:: DATA TO USE ::
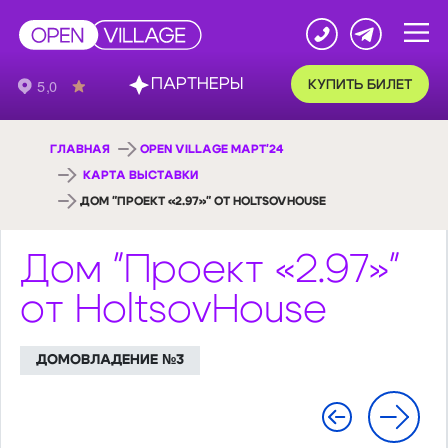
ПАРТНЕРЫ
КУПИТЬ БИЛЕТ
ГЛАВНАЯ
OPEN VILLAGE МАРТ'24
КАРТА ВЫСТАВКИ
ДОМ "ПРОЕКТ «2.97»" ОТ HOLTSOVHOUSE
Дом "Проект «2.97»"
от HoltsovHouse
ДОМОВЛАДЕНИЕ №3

...

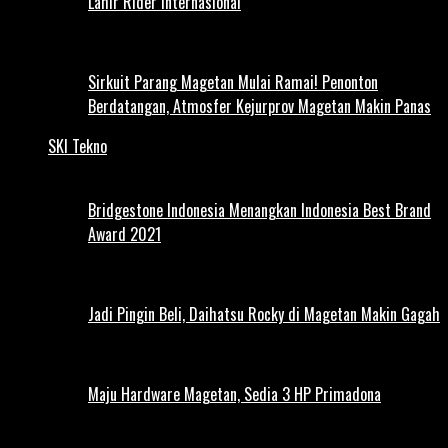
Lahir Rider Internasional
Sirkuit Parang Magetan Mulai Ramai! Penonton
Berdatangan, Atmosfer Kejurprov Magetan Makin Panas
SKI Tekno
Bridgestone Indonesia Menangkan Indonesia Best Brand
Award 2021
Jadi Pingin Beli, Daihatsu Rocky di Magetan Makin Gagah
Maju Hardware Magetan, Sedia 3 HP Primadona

:: EXERCISE GOAL ::
For the word "Magetan", how many lines in the records above contain it? Answer with the number and nothing else.

:: WRITTEN SOLUTION ::
4